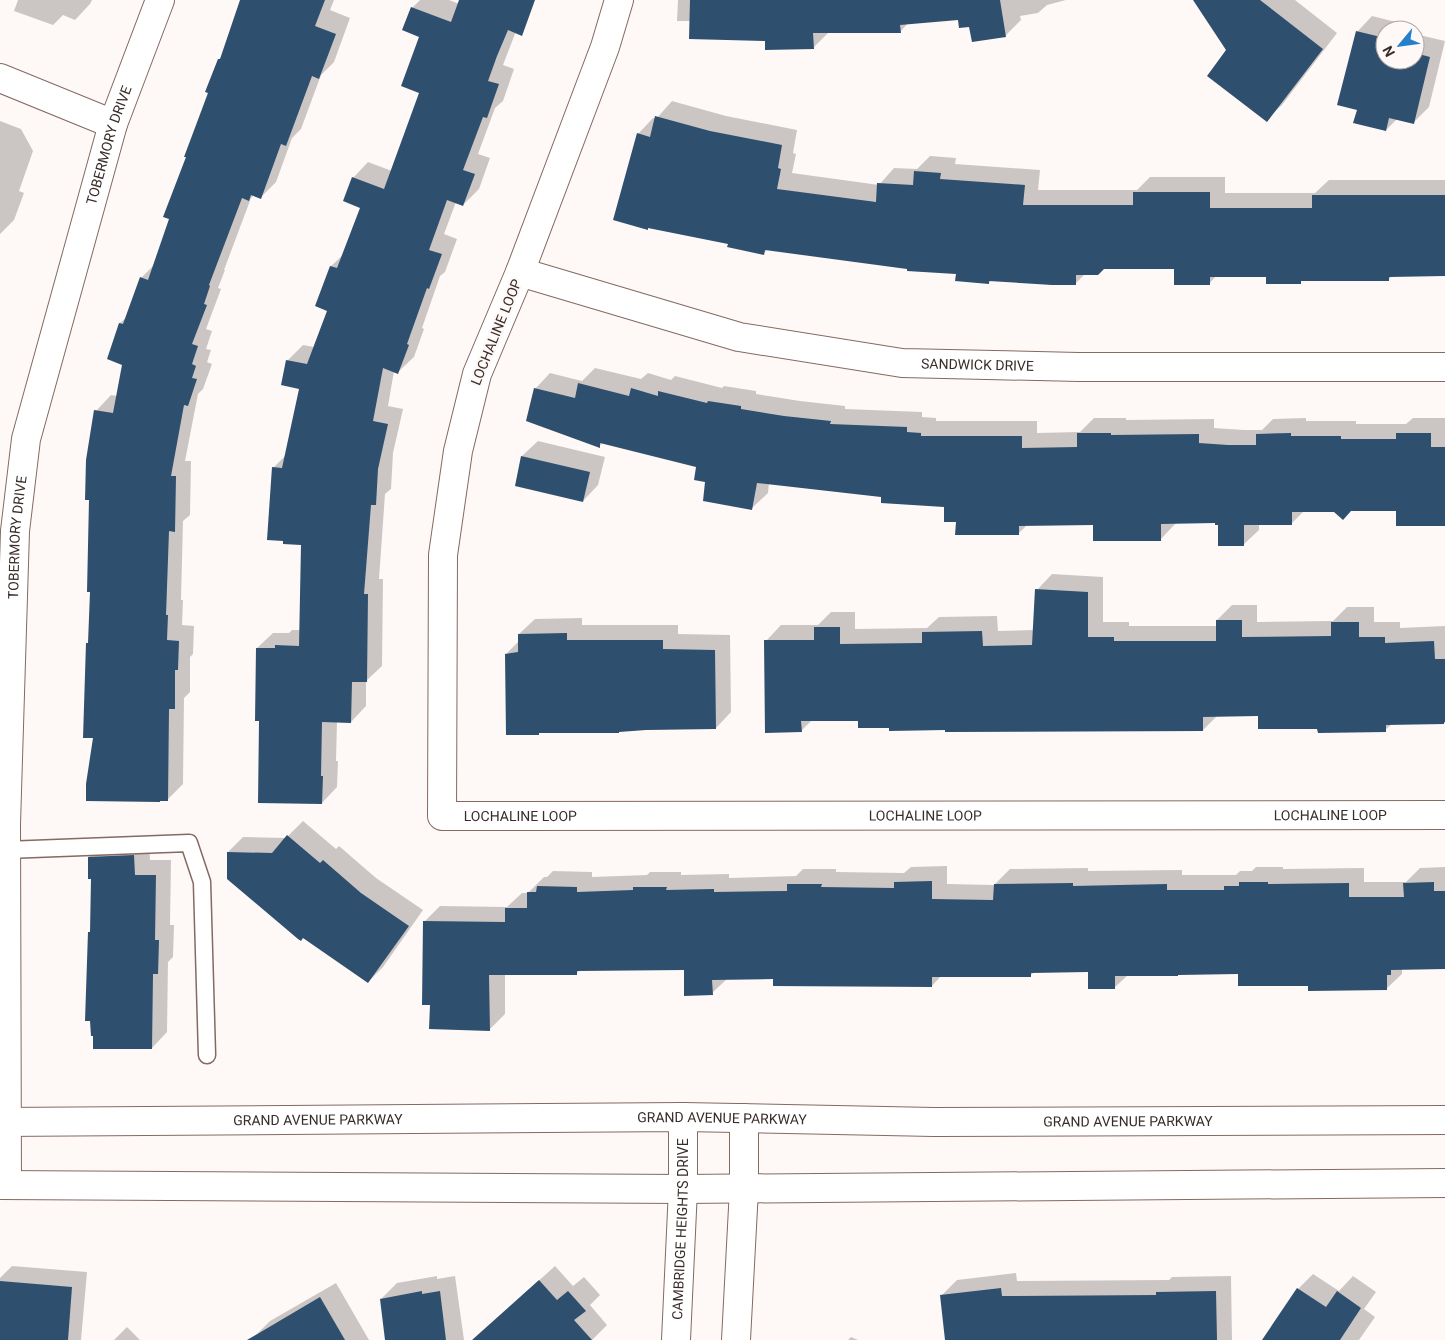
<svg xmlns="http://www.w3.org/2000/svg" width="1445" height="1340" font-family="Roboto,sans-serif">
	<rect width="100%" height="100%" fill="#fef8f6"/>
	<g fill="#0003">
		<polygon points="18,0 92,0 90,4 75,20 63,15 53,25 14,11"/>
		<polygon points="242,0 334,0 330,10 350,18 334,62 321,75 301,129 292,138 276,182 261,197 254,195 251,198 224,270 225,270 218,288 221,289 206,329 212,331 206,349 211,350 207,362 212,364 203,389 198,394 185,461 191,461 190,515 183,521 181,600 183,600 182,625 194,626 193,654 190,657 190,692 184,698 183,784 168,799 95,737 87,644 90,641 96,411 111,395 117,396 124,364 109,359 120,323 128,316 141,278 154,265 170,218 187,157 219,59 222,57"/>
		<polygon points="420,0 449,0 518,26 503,65 514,69 503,101 495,108 478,154 490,158 479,189 463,205 456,202 444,234 457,239 445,272 440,276 422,328 424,329 414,357 398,372 394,371 388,406 403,409 393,453 391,489 385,494 379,579 383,579 382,666 366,681 366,706 351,722 337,721 336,761 338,761 337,787 322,803 261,720 257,648 273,633 289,633 292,630 301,630 302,544 273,468 286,455 301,388 282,384 288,360 303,345 314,347 328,310 317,306 331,266 344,254 362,207 353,178 368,162 392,171 421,92 421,36 412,8"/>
		<polygon points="678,0 1066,0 1047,5 1038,13 1020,16 1021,20 1005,36 970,26 959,19 908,23 900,32 829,32 813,48 766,40 691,21 677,21"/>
		<polygon points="1195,0 1295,0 1337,33 1282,105 1266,120 1228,50"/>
		<polygon points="1372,16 1404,24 1403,30 1385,30 1385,60 1415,60 1415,34 1445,41 1429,107 1413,123 1397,119 1386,130 1358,109 1357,32"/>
		<polygon points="672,101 726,116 797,130 793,153 796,154 792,173 879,185 894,168 917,169 930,156 956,158 955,164 1040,170 1038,190 1137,190 1150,177 1225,177 1225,193 1315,193 1329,180 1445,180 1445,275 1393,275 1389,279 1302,280 1300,282 1268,276 1216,276 1209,284 1175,268 1104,267 1085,274 1075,284 992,280 989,283 957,273 768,249 764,253 729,243 638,134 653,118 656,119"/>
		<polygon points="0,121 21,129 33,151 19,191 24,193 14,220 0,234"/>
		<polygon points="595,368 641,379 648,373 671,380 675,376 722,388 724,386 756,391 756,394 800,401 845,406 845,409 922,412 922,417 936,418 936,421 1037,421 1037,433 1080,432 1094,418 1126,418 1126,420 1214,419 1214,428 1244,430 1262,430 1273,419 1306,418 1306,421 1356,421 1356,424 1406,424 1413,418 1445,418 1445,525 1397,510 1304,511 1291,524 1259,524 1259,530 1243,545 1216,522 1176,523 1160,540 1095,524 1027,525 1018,534 957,521 945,505 882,496 769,483 768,493 752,508 706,481 697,466 603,443 599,446 535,389 550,373 582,381"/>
		<polygon points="538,441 605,457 598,485 583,501 522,456"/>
		<polygon points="1052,574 1103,577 1103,622 1129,622 1129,626 1217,626 1217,620 1232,605 1257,605 1257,622 1333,621 1347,607 1374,607 1374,622 1400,622 1400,628 1445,626 1445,723 1392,724 1385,730 1319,728 1259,714 1217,716 1203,730 946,729 890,726 859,720 812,720 801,731 766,641 781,625 818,625 831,612 855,612 855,629 927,628 939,617 997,616 998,631 1035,630 1037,590"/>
		<polygon points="582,618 582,625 678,625 678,634 730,635 731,712 716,728 540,732 539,733 506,654 519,641 519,634 535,619"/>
		<polygon points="303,821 336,849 339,846 376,878 423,910 383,967 368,982 228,852 243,837 286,838"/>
		<polygon points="149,840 150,860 171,860 170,925 174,925 173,957 168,962 167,1032 152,1048 89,932 92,930 93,878 89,857 105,842"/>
		<polygon points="947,866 947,884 994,885 1010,869 1088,868 1088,871 1182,870 1182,875 1236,875 1240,871 1252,871 1256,867 1283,867 1283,869 1364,868 1364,882 1406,882 1420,868 1445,867 1445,968 1402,968 1402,974 1386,989 1309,984 1239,972 1128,975 1114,988 1089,971 1035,971 1030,976 941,976 932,986 774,978 727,979 712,993 685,969 580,970 576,974 505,973 505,1014 490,1029 431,1004 424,922 440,906 507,907 522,893 528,893 544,877 547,877 553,871 592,872 592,877 647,875 650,872 681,872 681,875 729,874 729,878 796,876 803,869 836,869 836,872 904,873 911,867"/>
		<polygon points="12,1266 87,1272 81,1340 0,1340 0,1278"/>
		<polygon points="555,1266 573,1286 584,1277 600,1295 590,1305 607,1325 592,1340 473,1340"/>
		<polygon points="1016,1273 1017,1281 1169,1280 1172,1277 1231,1276 1232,1340 946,1340 941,1296 957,1280"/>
		<polygon points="1313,1274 1339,1291 1353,1276 1376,1292 1364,1309 1375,1317 1359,1340 1263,1340 1298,1289"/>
		<polygon points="437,1276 437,1279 455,1276 464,1340 386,1340 381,1299 397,1283"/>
		<polygon points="336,1283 369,1340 257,1340 255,1336 270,1321"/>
		<polygon points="127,1327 140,1340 114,1340"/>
		<polygon points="851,1337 858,1340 848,1340"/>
	</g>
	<g fill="#2f4f6e">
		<polygon points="240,0 325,0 315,26 336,34 319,79 312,76 286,146 281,144 261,199 251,195 249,201 242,198 209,285 210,286 204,304 207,305 192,344 198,346 192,364 196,366 192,378 197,379 188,406 184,405 171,476 176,476 175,532 169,531 166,615 168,615 167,640 179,641 178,670 175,670 175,709 169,709 168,801 160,801 160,802 86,801 86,784 93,738 83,738 86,643 88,643 90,592 87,592 89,500 85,500 86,460 94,410 113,413 122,365 107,359 119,323 123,324 140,277 148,280 169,219 163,217 186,157 184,157 208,93 205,92 218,59 220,59"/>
		<polygon points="459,0 535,0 522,36 508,30 497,56 488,81 499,84 487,118 483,117 463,170 475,174 463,206 447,200 429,250 442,254 429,289 427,288 407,344 409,345 398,374 383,368 373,421 388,424 378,469 376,505 371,505 364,594 368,594 367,682 352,682 351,723 322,722 321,776 323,776 322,804 258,803 259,721 255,721 256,648 275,648 275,645 299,646 301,545 283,544 283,541 267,540 272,467 282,468 299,389 281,385 286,360 307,364 327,311 315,306 330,266 337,268 360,208 343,201 352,177 384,189 419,93 401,86 419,37 402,30 411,7 451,22"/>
		<polygon points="690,0 1000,0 1006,37 972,42 969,27 959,28 958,20 900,25 901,33 813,33 814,49 765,50 765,41 689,39"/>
		<polygon points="1193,0 1260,0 1323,49 1267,122 1207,76 1226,50"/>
		<polygon points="1356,31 1385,38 1385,60 1415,60 1415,53 1430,57 1414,124 1389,118 1386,131 1353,123 1357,110 1337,105"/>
		<polygon points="655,116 710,131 782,145 778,168 781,169 777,189 876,202 877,183 913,185 914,171 941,173 940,179 1025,185 1023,205 1133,205 1133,192 1210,192 1210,208 1312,208 1312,195 1445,195 1445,276 1389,277 1389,281 1301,281 1301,284 1266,284 1266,277 1210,277 1210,285 1174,285 1174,269 1104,269 1098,275 1076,275 1076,285 1052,285 989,281 989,284 955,281 956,274 907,271 907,269 765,250 764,255 727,247 728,244 648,228 648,230 613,220 637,133 650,137"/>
		<polygon points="578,383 629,396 631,388 658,396 658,391 707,403 708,401 741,406 741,409 784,416 831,421 830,424 907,427 907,432 921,433 921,436 1022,436 1022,448 1077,447 1077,433 1111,433 1111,435 1199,434 1199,443 1228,445 1256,445 1256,434 1291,433 1291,436 1341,436 1341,439 1396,439 1396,433 1431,433 1431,447 1445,447 1445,526 1396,526 1396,511 1351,511 1343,520 1334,512 1292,512 1292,525 1244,525 1244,546 1218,546 1218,525 1215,525 1215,523 1161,524 1161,541 1093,541 1093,525 1019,526 1019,535 955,535 956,522 944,522 944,507 881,503 881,497 757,483 752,510 703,501 705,482 694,480 696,467 600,443 600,448 526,421 534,388 575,398"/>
		<polygon points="521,456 590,472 583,502 515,486"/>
		<polygon points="1035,589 1088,592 1088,637 1114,637 1114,641 1216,641 1216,620 1242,620 1242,637 1331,636 1331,622 1359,622 1359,637 1385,637 1385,643 1434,641 1435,659 1445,659 1445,722 1444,722 1444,724 1386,725 1386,732 1318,733 1317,729 1258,729 1258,716 1203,717 1203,731 945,732 945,730 889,731 889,728 858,728 858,721 801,721 802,732 765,733 764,640 814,640 814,627 840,627 840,644 922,643 922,632 982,631 983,646 1032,645"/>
		<polygon points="567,633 567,640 663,640 663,649 715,650 716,729 646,730 619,732 619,733 539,733 539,735 506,735 505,654 518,652 518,634"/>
		<polygon points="287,835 320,863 323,860 361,893 409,926 368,983 303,938 301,941 298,939 227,879 227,852 272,853"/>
		<polygon points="134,855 135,875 156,875 155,940 159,940 158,974 153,974 152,1049 93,1049 93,1036 91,1036 90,1021 85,1021 88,932 90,932 91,879 88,879 88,857"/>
		<polygon points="932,881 932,899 993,900 994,884 1073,883 1073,886 1167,884 1167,890 1224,890 1224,886 1239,886 1239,882 1268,882 1268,884 1349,883 1349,897 1404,897 1403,883 1434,882 1434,891 1445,891 1445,969 1391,970 1391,975 1387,975 1387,990 1308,991 1308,986 1238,986 1238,974 1178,975 1178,976 1115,976 1115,989 1088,989 1088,972 1031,973 1031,977 932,977 932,987 773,986 773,979 712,980 713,995 684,996 684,970 577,971 577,975 489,975 490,1031 429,1029 430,1005 422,1005 423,921 505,922 505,908 527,908 527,892 536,892 537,886 577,887 577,892 633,890 633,887 667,887 666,890 714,889 714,892 787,891 787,884 822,884 821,887 894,888 894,882"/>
		<polygon points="539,1280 557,1300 568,1291 586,1311 574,1320 592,1340 472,1340"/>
		<polygon points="0,1281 72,1287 68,1340 0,1340"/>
		<polygon points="1001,1288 1002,1296 1156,1295 1156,1292 1216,1291 1217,1340 945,1340 940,1295"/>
		<polygon points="1297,1288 1326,1307 1337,1291 1361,1308 1340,1340 1262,1340"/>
		<polygon points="422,1291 422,1294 440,1291 446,1340 385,1340 380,1299"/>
		<polygon points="320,1297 345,1340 247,1340"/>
	</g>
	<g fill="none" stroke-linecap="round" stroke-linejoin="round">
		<g stroke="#836a62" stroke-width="19">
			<polyline id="lane" points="6,850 189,843 202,882 207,1055"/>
		</g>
		<g stroke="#836a62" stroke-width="30">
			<g id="street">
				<path id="s1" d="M 619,0 L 605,47 L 520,272 L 477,374 L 458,451 L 443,555 L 442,816 L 1445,815"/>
				<polyline points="0,78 113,124"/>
				<path id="s2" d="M 520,272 L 739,337 L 902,363 L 1079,367 L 1445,367"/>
				<path id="s3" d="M 7,1185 L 6,824 L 15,531 L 26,439 L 113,124 L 160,0"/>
				<path id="s4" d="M 676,1340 L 683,1189 L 683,1117"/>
				<polyline points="736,1340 744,1189 744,1118"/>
			</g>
		</g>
		<g stroke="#836a62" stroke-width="30">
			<g id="secondary">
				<path id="s5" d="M 0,1122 L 683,1117 L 934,1122 L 1445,1120"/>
				<polyline points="0,1185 683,1189 1445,1183"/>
			</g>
		</g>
		<use href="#lane" stroke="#fff" stroke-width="16"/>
		<use href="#street" stroke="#fff" stroke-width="28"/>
		<use href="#secondary" stroke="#fff" stroke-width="28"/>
	</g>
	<g text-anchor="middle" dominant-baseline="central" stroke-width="5" stroke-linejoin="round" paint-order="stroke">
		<g font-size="14" fill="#382d2a" stroke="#fef8f6">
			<text stroke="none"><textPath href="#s3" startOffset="1052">TOBERMORY DRIVE</textPath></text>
			<text transform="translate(496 332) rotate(-68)">LOCHALINE LOOP</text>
			<text stroke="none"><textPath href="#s2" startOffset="469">SANDWICK DRIVE</textPath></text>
			<text stroke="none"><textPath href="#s3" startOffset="648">TOBERMORY DRIVE</textPath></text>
			<text stroke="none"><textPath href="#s1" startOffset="1734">LOCHALINE LOOP</textPath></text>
			<text stroke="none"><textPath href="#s1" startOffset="924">LOCHALINE LOOP</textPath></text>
			<text stroke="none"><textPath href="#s1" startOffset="1329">LOCHALINE LOOP</textPath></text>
			<text stroke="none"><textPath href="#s5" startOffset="722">GRAND AVENUE PARKWAY</textPath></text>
			<text stroke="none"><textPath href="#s5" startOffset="318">GRAND AVENUE PARKWAY</textPath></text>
			<text stroke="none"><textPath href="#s5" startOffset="1128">GRAND AVENUE PARKWAY</textPath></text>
			<text stroke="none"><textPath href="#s4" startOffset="111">CAMBRIDGE HEIGHTS DRIVE</textPath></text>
		</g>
	</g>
	<g transform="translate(1400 45) rotate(241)"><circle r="24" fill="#fef8f6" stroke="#afa7a4"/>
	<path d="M0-4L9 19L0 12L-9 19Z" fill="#2480cd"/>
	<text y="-8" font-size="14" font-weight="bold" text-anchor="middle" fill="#382d2a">N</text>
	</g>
</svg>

> [Task]:
Would you please return all lines of the data that include the word "linejoin"?

> [Answer to this problem]:
	<g fill="none" stroke-linecap="round" stroke-linejoin="round">
	<g text-anchor="middle" dominant-baseline="central" stroke-width="5" stroke-linejoin="round" paint-order="stroke">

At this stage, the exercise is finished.